It may be necessary to cool motor vehicle exhaust gases circulating in an exhaust line that is connected to the engine via exhaust pipes and in which there may be arranged, for example, one or more silencers and/or one or more exhaust gas treatment devices.
In the case of an exhaust line comprising one or more treatment devices allowing the exhaust gases to be cleaned, it may be necessary to cool the circulating gases before they enter the treatment device in order that the temperature of the gases is always perfectly adapted to the operating conditions of the cleaning unit or alternatively in order to avoid destroying or damaging one or more components of the treatment device by the effect of heat.
More generally, it may be necessary to cool the exhaust gases of an engine in order to avoid damaging the elements constituting the exhaust line.
The fitting of a heat exchanger device into the exhaust line, for example upstream of an exhaust gas cleaning unit, has therefore been considered.
The most simple solution consists in the use of a single tube of great length, the conduction of the tube and the convection associated with the flow of air around the tube being used to remove energy.
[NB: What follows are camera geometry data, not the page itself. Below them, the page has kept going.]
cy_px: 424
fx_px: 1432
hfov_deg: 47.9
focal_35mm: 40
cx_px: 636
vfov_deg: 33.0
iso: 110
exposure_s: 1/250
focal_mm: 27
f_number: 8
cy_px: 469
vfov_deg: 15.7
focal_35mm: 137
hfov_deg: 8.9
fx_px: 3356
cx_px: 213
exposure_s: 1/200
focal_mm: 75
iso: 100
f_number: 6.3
The disadvantage of that solution is that it may result in the use of tubes of very great length, leading to problems with installation beneath the floor of the motor vehicle.
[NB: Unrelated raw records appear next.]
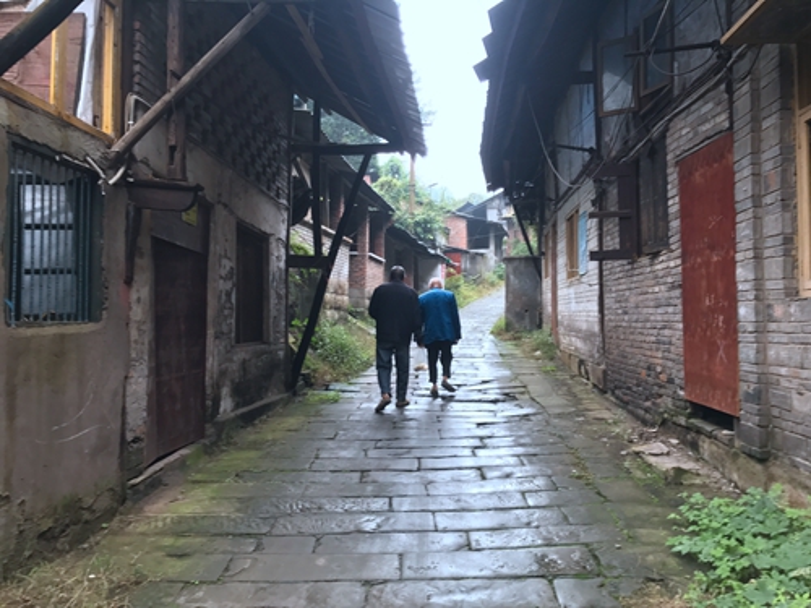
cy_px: 304
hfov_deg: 63.4
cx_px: 406
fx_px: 656
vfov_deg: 49.7
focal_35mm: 28
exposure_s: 1/50
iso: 25
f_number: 1.8
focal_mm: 3.99
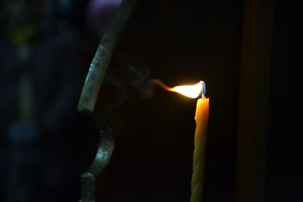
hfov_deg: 9.8
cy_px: 101
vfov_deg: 6.5
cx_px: 152
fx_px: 1767
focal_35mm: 210
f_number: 5.6
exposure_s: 1/60
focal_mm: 140
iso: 3200
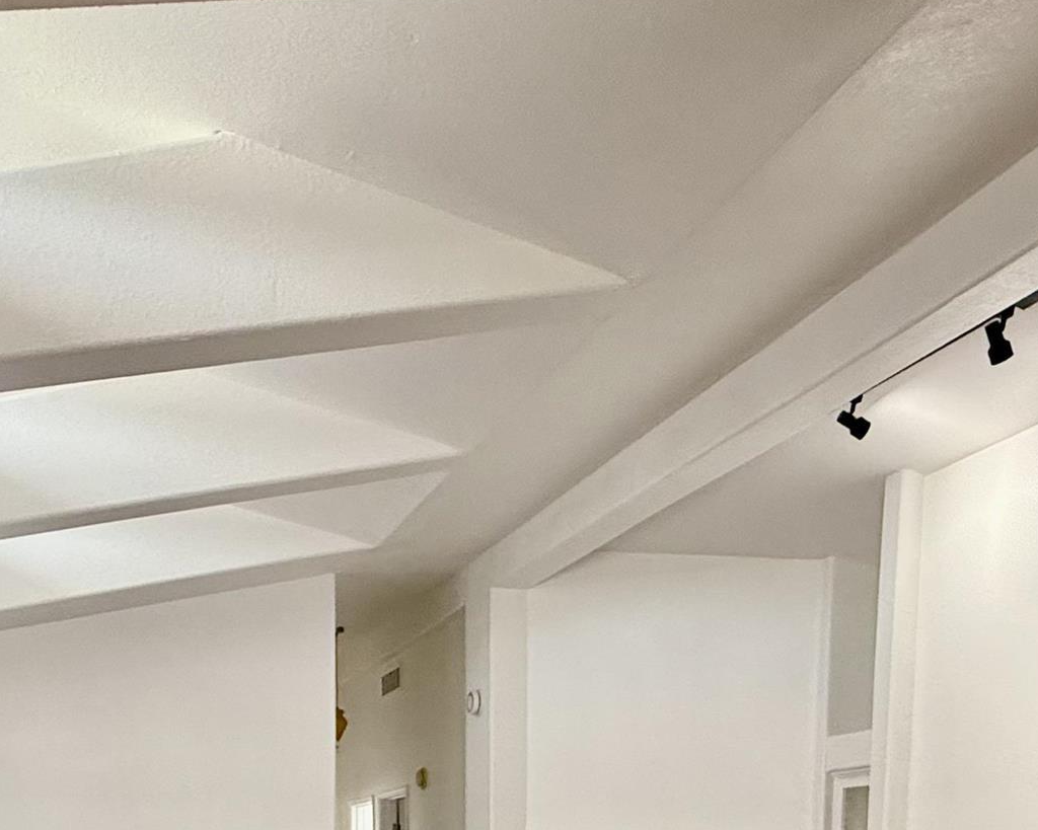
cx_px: 468
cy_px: 1026
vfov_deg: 30.3
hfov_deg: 44.7
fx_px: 1259
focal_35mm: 41
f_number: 2.2
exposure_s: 1/120
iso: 200
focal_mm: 2.22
There has not hitherto been known a heat exchanger device that is simple and compact in construction, is fitted into the exhaust line of a motor vehicle and allows the exhaust gases circulating in the exhaust line to be cooled effectively by means of air in contact with the wall of a pipe in which the exhaust gases are flowing.
In FR-A-783.570 there is described a silencer for a motor vehicle exhaust line, having a plurality of bodies, for example two bodies separated from one another by an intermediate space and each constituted by an assembly of tubes that are parallel to one another and the total cross-section of which allows throttling of the flow of exhaust gases inside the silencer. Such a device permits a certain cooling of the exhaust gases to be carried out. However, the length of the path of the gases inside each of the bodies of the silencer is limited to the length of the tubes arranged in parallel.
The object of the invention is, therefore, to propose a heat exchanger for cooling motor vehicle exhaust gases, which heat exchanger is to be fitted into an exhaust line of the vehicle, comprising at least one plurality of tubes in contact by way of their outer walls with cooling air, in which the exhaust gases are brought to circulate, comprising an outer casing of sheet metal that is substantially cylindrical in shape and through the lateral wall of which there pass openings, in which casing tubes of the plurality of tubes are fixed by holding means in substantially parallel arrangements, inside the casing, a pipe for the admission of exhaust gases into the casing of the heat exchanger, which pipe is connected to the exhaust line upstream of the heat exchanger, an exhaust gas evacuation pipe connected to the exhaust line downstream of the heat exchanger, and exhaust gas distribution means arranged inside the casing of the heat exchanger, the heat exchanger, which is simple to produce and compact in form, allowing effective cooling of the exhaust gases, the intensity of which can easily be adjusted.
To that end, the exhaust gas distribution means allowing the exhaust gases to be passed from the admission pipe to the evacuation pipe, along a path that passes in succession, in an axial direction, through each of the tubes of the plurality of tubes, along their entire length, are constituted by collectors delimited, inside the metal casing of the heat exchanger, by two axial-end cupels or outer cupels that are arranged transversely and close the axial ends of the metal casing of the heat exchanger, and by a plurality of inner cupels that are each arranged along the entire inner transverse cross-section of the metal casing, at a distance from the axial ends of the metal casing of the heat exchanger, and through each of which there passes at least one opening for the passage and fixing of a tube of the plurality of tubes, each of the tubes of the plurality of tubes being fixed at one of its ends in a first inner cupel and at its other end in a second inner cupel, each of the collectors being delimited inside the lateral wall of the metal casing by a first cupel, which may be an outer cupel or an inner cupel, and by a second cupel, which is an inner cupel.